# REQUIRED ACTIONS
1 > Using the athlete satisfaction study, decide whether each statement below agrees with it. Answer yes or no for each, and quote the words of the text that decide it.
(a) The athletes' names came from the Korean Amateur Athletics Federation.
(b) Athletes gave their responses on a seven point scale.
(c) The study accepted statistical significance at p<.01.
2 > Copy everything in the athlete satisfaction study from "The general problem" down to "methods, and leadership.".
3 > Answer these questions from the athlete satisfaction study.
(a) How many events were there for women?
(b) What percentage of the subjects responded to the questionnaire?
(c) What method served as the post hoc test?

# TEXT SEGMENT
^^^^^^^^^^^^^^^^
The general problem of this study was to examine the level of satisfaction of elite track and field athletes in South Korea with facilities, equipment, financial support, head coach’s technical ability, training methods, and leadership.

METHODS
Subjects
The subjects in this study were both male and female elite track and field athletes whose performance in 1997 ranked them among the top five as their track and field events in South Korea. The list of these athletes was obtained from the Korean Amateur Athletics Federation (KAAF). Since there were a total of 22 events for men and 20 events for women, the sample included 110 (22X5) males and 100 (20X5) females. Therefore, the sample included a total of 210 athletes. However, taking into consideration that 16 athletes placed in the top five in more than one event, the actual targeted number of potential subjects was 194. Eighty-seven per cent of the subjects (N=168) responded to the questionnaire.

Instrument
The researcher constructed a survey questionnaire instrument for the subjects to indicate their satisfaction levels. Responses to questions were made on a five point Likert scale and were averaged to yield the overall satisfaction level for each factor.

Statistical Analysis
Descriptive statistics:
frequency, percentage distribution, the mean and standard deviation were used to analyze subjects’ demographic characteristics. One-way ANOVA was conducted to determine if there were statistically significant differences among the means of the athletes’ satisfaction levels. The Student Newman-Keuls method as a post hoc test was conducted to determine specifically athletes’ satisfaction levels. Statistical significance was accepted at p<.05.
^^^^^^^^^^^^^^^^
# DATA PROVIDED
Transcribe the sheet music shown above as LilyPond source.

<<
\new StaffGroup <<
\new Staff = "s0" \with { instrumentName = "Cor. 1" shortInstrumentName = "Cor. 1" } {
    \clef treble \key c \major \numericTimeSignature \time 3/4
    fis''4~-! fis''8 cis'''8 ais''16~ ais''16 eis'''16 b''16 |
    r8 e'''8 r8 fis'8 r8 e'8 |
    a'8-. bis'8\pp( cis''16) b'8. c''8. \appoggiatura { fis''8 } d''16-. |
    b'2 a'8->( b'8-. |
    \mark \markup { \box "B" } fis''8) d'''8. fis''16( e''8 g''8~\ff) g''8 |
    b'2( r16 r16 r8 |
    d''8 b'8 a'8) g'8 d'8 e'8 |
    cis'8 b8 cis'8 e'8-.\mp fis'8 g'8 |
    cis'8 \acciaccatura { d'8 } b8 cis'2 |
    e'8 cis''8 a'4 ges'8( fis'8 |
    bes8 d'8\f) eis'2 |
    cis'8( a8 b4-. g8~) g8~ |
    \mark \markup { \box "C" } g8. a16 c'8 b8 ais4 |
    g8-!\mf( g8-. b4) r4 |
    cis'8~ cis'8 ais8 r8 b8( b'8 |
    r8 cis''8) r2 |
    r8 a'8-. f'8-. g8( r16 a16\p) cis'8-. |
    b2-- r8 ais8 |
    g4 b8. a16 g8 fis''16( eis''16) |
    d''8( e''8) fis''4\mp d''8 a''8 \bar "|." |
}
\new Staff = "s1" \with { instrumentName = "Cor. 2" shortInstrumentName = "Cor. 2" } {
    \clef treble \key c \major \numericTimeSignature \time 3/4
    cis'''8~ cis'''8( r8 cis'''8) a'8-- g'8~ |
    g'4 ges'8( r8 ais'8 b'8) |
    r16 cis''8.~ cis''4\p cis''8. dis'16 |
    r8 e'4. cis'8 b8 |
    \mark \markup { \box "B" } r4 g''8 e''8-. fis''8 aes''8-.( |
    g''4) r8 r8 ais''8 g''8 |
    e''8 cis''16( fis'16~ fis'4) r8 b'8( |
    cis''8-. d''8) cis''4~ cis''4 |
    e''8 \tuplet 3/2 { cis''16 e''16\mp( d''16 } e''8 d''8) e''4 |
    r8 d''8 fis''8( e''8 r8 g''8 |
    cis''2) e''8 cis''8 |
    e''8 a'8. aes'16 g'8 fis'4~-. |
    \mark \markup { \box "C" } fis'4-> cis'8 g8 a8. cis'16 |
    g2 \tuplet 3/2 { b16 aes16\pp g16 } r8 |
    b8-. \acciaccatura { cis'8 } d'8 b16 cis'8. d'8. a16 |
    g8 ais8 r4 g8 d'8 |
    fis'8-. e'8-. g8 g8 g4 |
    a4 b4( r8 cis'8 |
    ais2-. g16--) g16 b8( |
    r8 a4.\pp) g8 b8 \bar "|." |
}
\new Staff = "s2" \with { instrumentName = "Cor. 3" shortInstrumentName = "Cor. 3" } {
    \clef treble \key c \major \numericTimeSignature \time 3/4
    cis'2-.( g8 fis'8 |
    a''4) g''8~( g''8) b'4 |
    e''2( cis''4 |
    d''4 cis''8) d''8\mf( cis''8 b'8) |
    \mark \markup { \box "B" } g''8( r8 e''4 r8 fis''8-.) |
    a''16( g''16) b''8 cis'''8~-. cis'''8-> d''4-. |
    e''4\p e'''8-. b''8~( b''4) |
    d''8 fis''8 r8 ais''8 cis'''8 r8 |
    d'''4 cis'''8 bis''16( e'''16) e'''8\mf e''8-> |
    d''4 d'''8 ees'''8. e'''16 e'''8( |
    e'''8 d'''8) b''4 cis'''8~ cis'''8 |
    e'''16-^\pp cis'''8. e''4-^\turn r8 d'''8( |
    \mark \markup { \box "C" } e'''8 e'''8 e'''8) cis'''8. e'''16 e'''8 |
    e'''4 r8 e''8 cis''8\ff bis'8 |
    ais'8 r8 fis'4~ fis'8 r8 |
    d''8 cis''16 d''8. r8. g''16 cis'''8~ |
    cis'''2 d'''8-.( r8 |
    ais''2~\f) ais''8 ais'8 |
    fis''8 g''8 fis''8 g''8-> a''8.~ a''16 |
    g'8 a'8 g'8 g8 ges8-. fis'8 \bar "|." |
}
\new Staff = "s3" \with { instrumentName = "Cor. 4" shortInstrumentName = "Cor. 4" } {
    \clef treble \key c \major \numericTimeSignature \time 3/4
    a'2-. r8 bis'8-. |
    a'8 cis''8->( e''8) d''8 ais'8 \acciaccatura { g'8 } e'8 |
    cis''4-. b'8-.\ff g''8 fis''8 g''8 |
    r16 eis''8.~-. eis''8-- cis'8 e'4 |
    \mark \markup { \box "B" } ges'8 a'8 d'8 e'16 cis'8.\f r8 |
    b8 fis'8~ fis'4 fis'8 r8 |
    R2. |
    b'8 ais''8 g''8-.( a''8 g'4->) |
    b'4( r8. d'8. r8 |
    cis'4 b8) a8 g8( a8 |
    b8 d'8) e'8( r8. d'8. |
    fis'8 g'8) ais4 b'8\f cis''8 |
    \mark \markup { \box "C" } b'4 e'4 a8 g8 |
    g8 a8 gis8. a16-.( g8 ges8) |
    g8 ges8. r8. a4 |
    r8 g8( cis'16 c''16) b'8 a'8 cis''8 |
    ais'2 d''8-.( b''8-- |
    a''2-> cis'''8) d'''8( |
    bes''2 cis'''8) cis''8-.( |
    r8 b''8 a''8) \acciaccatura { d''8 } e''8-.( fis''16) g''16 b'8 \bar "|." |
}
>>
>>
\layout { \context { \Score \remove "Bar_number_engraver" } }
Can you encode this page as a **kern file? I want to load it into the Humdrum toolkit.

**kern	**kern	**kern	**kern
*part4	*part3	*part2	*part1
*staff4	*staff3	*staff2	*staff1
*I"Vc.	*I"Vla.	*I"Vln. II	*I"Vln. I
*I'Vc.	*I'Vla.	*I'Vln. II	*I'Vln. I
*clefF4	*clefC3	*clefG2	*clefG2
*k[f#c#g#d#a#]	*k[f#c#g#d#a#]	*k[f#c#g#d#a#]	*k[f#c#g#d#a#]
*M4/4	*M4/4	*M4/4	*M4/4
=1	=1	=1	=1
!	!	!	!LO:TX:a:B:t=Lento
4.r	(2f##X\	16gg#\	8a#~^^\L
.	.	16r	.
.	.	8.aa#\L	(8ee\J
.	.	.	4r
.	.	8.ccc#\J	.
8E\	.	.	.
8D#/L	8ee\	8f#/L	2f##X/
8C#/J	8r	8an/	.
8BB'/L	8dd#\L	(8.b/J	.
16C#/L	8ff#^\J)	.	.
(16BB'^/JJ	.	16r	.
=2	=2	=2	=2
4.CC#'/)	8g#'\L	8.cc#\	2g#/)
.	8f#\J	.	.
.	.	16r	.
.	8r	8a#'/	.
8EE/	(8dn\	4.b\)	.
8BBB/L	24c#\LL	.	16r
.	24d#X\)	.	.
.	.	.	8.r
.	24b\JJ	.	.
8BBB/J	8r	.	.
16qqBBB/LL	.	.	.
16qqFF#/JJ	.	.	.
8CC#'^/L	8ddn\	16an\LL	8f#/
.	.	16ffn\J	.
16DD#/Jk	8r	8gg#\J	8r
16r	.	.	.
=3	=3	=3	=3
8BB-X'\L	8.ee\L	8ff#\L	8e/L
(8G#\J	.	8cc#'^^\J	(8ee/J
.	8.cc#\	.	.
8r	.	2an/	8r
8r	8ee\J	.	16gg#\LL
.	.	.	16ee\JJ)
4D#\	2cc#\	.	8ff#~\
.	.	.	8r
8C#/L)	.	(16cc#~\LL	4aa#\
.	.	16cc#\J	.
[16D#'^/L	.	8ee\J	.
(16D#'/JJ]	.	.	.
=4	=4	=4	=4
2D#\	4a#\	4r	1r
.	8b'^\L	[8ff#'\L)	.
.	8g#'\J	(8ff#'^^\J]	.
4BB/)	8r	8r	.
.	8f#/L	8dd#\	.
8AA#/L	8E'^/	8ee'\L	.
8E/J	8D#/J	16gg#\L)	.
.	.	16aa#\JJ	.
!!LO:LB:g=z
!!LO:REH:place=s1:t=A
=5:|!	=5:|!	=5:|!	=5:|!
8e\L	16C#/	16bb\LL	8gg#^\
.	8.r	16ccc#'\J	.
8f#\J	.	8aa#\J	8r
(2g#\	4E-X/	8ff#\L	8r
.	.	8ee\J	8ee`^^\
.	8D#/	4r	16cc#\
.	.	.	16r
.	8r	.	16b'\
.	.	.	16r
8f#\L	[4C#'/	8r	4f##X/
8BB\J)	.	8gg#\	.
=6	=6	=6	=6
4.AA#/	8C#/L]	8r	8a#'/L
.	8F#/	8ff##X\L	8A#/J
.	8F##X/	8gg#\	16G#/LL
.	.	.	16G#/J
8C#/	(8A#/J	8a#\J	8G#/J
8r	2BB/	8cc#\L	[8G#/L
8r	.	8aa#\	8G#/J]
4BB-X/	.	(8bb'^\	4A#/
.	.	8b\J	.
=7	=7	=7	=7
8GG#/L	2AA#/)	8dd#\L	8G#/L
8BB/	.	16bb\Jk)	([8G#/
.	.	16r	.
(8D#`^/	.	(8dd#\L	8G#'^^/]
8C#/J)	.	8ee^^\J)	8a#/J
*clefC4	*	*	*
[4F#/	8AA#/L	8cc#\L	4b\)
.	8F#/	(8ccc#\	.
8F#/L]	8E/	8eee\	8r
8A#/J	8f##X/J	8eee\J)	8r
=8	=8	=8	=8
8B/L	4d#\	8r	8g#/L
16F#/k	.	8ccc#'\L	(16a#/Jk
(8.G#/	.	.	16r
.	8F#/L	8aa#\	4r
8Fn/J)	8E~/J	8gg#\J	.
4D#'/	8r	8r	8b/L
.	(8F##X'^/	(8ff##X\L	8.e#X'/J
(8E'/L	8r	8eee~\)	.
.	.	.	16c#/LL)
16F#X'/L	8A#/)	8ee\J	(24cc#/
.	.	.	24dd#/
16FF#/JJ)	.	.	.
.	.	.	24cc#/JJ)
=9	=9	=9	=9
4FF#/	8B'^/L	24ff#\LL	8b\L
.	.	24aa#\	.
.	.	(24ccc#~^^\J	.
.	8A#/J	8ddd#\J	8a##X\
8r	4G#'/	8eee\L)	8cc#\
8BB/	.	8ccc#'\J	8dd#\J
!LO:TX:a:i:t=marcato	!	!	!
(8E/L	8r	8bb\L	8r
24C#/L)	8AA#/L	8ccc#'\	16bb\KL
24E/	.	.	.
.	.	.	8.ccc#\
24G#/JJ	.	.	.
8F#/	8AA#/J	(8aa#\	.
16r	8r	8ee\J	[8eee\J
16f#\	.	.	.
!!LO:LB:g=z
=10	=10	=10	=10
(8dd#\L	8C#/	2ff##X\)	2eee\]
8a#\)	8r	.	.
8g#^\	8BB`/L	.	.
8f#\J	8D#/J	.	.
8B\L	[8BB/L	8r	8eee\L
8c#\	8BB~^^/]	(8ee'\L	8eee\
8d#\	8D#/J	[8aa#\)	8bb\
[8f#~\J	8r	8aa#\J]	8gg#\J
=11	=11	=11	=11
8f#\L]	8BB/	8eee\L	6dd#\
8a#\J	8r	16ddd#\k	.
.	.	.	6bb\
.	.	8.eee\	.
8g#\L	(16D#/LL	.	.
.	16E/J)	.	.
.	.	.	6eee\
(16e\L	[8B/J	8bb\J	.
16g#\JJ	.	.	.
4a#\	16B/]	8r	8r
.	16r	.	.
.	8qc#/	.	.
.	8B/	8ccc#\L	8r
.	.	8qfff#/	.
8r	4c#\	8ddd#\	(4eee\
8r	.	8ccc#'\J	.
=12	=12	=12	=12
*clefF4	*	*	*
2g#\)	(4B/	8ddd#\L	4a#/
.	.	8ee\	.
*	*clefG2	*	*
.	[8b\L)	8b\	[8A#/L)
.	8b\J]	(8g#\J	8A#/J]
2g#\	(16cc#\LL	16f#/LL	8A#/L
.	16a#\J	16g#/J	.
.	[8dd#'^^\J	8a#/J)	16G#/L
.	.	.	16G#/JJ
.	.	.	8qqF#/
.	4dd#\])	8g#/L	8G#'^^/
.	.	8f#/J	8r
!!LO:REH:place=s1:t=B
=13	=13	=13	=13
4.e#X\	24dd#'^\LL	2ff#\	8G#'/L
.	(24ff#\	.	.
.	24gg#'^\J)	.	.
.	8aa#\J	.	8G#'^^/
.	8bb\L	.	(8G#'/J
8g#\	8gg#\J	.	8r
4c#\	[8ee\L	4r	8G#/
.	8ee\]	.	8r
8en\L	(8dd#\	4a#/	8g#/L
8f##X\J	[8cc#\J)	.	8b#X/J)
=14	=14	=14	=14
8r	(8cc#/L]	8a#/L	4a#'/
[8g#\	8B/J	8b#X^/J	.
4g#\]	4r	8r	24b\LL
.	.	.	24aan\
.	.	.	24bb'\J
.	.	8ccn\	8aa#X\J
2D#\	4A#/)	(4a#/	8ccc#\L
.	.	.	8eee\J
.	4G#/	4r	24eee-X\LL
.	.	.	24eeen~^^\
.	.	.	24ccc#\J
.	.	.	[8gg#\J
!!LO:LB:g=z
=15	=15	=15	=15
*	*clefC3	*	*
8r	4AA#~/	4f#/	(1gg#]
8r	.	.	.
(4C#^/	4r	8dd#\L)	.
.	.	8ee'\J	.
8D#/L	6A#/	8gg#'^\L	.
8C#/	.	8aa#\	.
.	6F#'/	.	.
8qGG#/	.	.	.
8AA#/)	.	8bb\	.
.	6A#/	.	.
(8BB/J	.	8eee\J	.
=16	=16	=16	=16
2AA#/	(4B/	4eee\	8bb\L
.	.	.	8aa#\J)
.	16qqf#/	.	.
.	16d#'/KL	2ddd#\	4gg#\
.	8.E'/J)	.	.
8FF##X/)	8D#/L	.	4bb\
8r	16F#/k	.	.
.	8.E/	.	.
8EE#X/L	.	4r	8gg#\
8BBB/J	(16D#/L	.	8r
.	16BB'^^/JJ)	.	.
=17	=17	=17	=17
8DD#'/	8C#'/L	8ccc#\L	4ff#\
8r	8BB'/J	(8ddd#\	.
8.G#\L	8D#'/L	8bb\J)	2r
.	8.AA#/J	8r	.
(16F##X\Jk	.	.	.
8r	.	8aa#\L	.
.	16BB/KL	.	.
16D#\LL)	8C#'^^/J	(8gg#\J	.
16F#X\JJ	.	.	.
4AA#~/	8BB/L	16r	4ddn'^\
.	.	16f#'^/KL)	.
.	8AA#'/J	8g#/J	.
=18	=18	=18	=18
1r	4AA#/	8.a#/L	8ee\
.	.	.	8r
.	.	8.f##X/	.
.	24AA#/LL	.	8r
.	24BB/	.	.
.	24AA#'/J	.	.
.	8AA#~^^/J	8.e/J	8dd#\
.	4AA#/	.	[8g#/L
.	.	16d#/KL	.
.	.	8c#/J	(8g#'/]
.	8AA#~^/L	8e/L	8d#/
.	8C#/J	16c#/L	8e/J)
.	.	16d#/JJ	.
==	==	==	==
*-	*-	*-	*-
^^^^^^^^^^^^^^^^
# SOLUTIONS BELOW
1 >
(a) Yes: "The list of these athletes was obtained from the Korean Amateur Athletics Federation (KAAF)."
(b) No: "Responses to questions were made on a five point Likert scale"
(c) No: "Statistical significance was accepted at p<.05."

2 >
The general problem of this study was to examine the level of satisfaction of elite track and field athletes in South Korea with facilities, equipment, financial support, head coach’s technical ability, training methods, and leadership.

3 >
(a) 20
(b) Eighty-seven per cent (N=168)
(c) The Student Newman-Keuls method